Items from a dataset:
*** Begin section ***

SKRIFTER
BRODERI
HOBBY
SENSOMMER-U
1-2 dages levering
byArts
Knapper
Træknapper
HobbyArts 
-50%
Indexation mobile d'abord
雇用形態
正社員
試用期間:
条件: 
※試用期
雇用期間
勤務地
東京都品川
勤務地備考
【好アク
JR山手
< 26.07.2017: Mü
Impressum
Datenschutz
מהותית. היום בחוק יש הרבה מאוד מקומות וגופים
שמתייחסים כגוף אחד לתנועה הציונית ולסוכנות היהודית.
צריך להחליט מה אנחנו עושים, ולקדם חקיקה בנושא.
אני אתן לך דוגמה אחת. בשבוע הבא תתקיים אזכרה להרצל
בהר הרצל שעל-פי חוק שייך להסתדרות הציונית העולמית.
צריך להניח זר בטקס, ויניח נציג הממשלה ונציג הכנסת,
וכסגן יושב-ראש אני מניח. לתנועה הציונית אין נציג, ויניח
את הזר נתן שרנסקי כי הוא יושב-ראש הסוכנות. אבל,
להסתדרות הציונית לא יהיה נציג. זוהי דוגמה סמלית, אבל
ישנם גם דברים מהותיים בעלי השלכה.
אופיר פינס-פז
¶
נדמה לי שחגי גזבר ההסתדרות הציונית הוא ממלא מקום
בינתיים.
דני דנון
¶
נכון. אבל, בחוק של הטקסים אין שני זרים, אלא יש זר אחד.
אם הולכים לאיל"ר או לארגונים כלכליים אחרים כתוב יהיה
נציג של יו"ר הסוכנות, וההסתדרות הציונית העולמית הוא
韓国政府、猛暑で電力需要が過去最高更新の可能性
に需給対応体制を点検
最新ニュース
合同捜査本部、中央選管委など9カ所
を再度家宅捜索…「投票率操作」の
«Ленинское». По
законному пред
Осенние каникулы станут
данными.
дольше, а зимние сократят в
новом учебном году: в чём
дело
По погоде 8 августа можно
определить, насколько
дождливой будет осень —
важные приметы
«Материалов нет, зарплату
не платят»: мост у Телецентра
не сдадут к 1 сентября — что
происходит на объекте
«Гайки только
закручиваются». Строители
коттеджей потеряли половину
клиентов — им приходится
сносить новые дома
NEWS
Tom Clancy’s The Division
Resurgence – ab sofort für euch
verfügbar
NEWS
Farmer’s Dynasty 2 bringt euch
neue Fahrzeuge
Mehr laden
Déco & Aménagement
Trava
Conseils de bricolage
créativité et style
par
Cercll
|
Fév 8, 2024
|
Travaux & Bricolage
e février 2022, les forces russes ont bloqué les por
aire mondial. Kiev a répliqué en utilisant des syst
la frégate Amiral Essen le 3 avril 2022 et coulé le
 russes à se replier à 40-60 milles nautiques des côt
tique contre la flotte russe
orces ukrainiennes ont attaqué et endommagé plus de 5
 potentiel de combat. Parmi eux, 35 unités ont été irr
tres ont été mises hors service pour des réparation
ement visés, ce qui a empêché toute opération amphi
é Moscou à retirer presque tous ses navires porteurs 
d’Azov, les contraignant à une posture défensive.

*** End section ***

Task prompt: Retype exactly, and only, the lines above from the one where "צריך להחליט מה" occurs up to and including the one where "וכסגן יושב-ראש אני" occurs.

Solution for this task:
צריך להחליט מה אנחנו עושים, ולקדם חקיקה בנושא.
אני אתן לך דוגמה אחת. בשבוע הבא תתקיים אזכרה להרצל
בהר הרצל שעל-פי חוק שייך להסתדרות הציונית העולמית.
צריך להניח זר בטקס, ויניח נציג הממשלה ונציג הכנסת,
וכסגן יושב-ראש אני מניח. לתנועה הציונית אין נציג, ויניח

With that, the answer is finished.